Provided entries ::
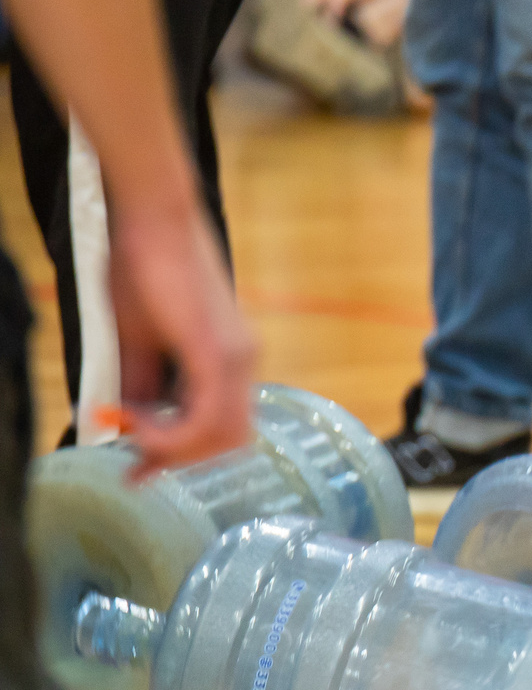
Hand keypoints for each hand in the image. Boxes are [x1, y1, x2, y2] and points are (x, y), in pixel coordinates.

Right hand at [105, 200, 256, 474]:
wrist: (154, 218)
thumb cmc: (143, 267)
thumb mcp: (136, 338)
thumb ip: (141, 384)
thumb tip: (130, 423)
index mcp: (230, 362)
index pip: (223, 429)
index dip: (185, 457)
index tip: (144, 471)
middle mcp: (244, 364)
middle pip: (229, 443)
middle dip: (182, 460)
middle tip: (139, 463)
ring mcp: (237, 359)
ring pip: (224, 438)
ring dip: (176, 448)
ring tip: (135, 430)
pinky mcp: (218, 353)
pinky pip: (207, 417)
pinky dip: (175, 433)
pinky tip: (141, 422)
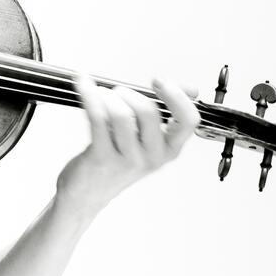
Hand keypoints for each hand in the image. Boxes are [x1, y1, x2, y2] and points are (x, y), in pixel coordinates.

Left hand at [56, 74, 200, 217]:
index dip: (176, 96)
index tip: (159, 81)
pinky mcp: (101, 158)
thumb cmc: (116, 162)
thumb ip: (167, 113)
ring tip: (99, 94)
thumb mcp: (146, 140)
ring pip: (121, 114)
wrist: (87, 193)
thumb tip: (190, 89)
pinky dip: (89, 96)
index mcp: (169, 150)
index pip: (188, 120)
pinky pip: (97, 118)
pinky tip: (85, 87)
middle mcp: (153, 157)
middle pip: (148, 112)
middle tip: (116, 92)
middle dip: (128, 93)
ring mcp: (127, 159)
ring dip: (107, 96)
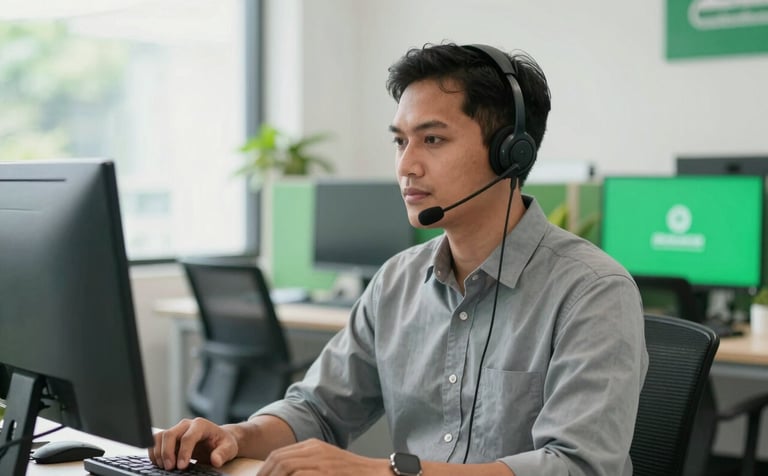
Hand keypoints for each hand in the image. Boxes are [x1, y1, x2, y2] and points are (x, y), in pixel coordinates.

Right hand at [148, 417, 237, 469]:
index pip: (188, 437)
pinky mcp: (170, 437)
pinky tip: (159, 463)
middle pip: (170, 434)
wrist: (218, 439)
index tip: (181, 466)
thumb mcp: (229, 448)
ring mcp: (177, 430)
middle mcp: (186, 425)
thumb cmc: (223, 443)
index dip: (183, 452)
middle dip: (167, 453)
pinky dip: (154, 452)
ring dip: (158, 453)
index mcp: (201, 425)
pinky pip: (156, 441)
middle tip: (170, 468)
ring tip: (164, 467)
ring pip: (160, 437)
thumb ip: (223, 453)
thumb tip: (215, 460)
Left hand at [258, 438, 388, 475]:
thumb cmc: (352, 474)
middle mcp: (315, 450)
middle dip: (265, 475)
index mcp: (313, 446)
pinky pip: (299, 475)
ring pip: (286, 466)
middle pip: (278, 459)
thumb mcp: (327, 465)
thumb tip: (286, 474)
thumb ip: (308, 467)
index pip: (279, 454)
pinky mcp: (326, 472)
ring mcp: (321, 461)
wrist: (377, 474)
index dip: (265, 470)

Action item ::
Repeat each record as given. No picture belongs in the copy.

Solved exercise ::
Hand keypoints for each hand in the image. Boxes are [x1, y1, x2, y2] and points are (x, y), in pixel coordinates.

Right hand at [105, 200, 256, 474]:
wrist: (154, 218)
thumb cmc: (143, 267)
thumb mcp: (136, 338)
thumb ip: (141, 384)
thumb tip: (130, 423)
index mcp: (230, 362)
index pip: (223, 429)
index dip: (185, 457)
index tip: (144, 471)
middle mcp: (244, 364)
middle pip: (229, 443)
middle dip: (182, 460)
middle tip: (139, 463)
ring mcp: (237, 359)
ring pip: (224, 438)
ring dip: (176, 448)
ring tip: (135, 430)
pinky mcp: (218, 353)
pinky pip: (207, 417)
pinky dip: (175, 433)
pinky tip: (141, 422)
Hand keypoints for each hand in the image. Boxes are [x1, y1, x2, y2] and points are (x, y), in pixel coordinates.

Left hand at [56, 74, 200, 217]:
index dip: (176, 96)
index tip: (159, 81)
pinky mcp: (101, 158)
thumb cmc: (116, 162)
thumb ip: (167, 113)
ring tip: (99, 94)
thumb mcp: (146, 140)
ring pip: (121, 114)
wrist: (87, 193)
thumb tip: (190, 89)
pinky dip: (89, 96)
index mcp: (169, 150)
index pip: (188, 120)
pinky pip: (97, 118)
pinky tip: (85, 87)
middle mcp: (153, 157)
middle pip: (148, 112)
middle tip: (116, 92)
middle dip: (128, 93)
ring mcp: (127, 159)
ring dip: (107, 96)
Hand keypoints for each hand in the image. Boxes are [x1, y1, x2, y2] and points are (x, y), in pixel coordinates.

Right hand at [148, 417, 237, 469]:
index pip: (188, 437)
pinky mcp: (170, 437)
pinky tip: (159, 463)
middle pip: (170, 434)
wrist: (218, 439)
index tip: (181, 466)
thumb mcp: (229, 448)
ring mcp: (177, 430)
middle mcp: (186, 425)
thumb cmc: (223, 443)
index dip: (183, 452)
middle dip: (167, 453)
pinky dip: (154, 452)
ring dip: (158, 453)
index mcp: (201, 425)
pinky pip: (156, 441)
middle tip: (170, 468)
ring tip: (164, 467)
ring pip: (160, 437)
thumb ip: (223, 453)
thumb tip: (215, 460)
Left hand at [258, 438, 388, 475]:
thumb cmc: (352, 474)
middle mcp: (315, 450)
middle dip: (265, 475)
index mcp: (313, 446)
pinky pip: (299, 475)
ring pip: (286, 466)
middle pip: (278, 459)
thumb mcp: (327, 465)
thumb tip: (286, 474)
thumb ip: (308, 467)
index pip: (279, 454)
pinky mcp: (326, 472)
ring mcp: (321, 461)
wrist: (377, 474)
index dip: (265, 470)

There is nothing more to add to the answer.